== Problem requirements ==
What you return must be the data below, word for word, without any images.

== Provided material ==
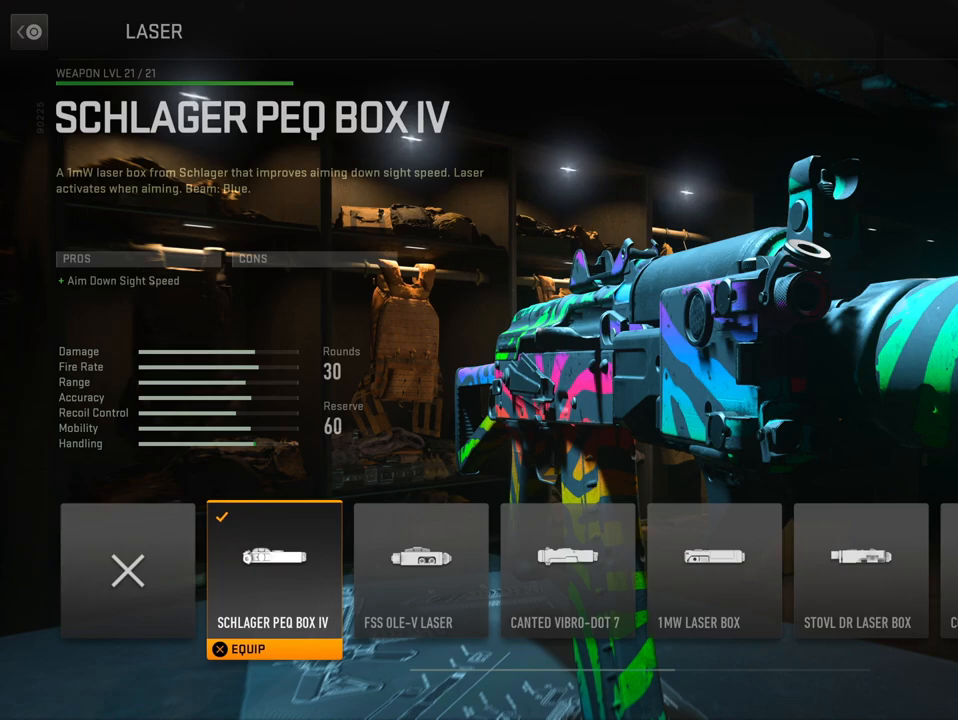
Gameplay with a controller (PlayStation layout); each line is a JSON object with the inputs held at the frame after it. "events" lists button and stick changes between this image and that frame as [ms after this image, input, new state], when the widget could be followed in between.
{"buttons": [], "left_stick": "center", "right_stick": "center", "events": [[367, "right_stick", "up"], [450, "right_stick", "center"]]}
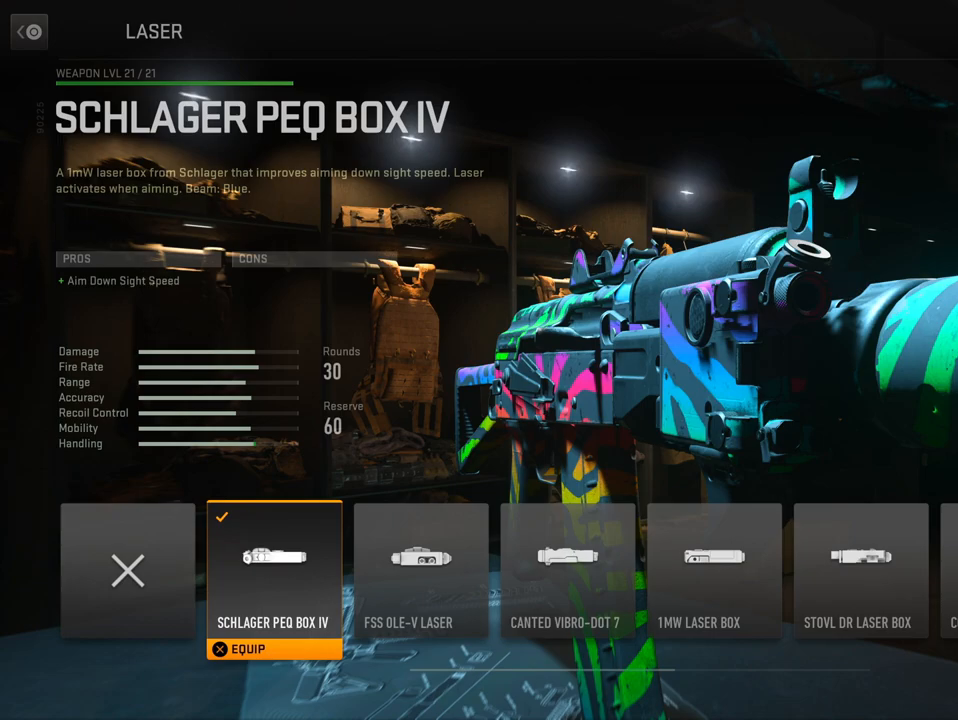
{"buttons": [], "left_stick": "center", "right_stick": "center", "events": [[217, "CIRCLE", "down"], [367, "CIRCLE", "up"]]}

== Output ==
Gameplay with a controller (PlayStation layout); each line is a JSON object with the inputs held at the frame after it. "events" lists button and stick changes between this image and that frame as [ms after this image, input, new state], when the widget could be followed in between.
{"buttons": [], "left_stick": "center", "right_stick": "center", "events": [[367, "right_stick", "up"], [450, "right_stick", "center"]]}
{"buttons": [], "left_stick": "center", "right_stick": "center", "events": [[217, "CIRCLE", "down"], [367, "CIRCLE", "up"]]}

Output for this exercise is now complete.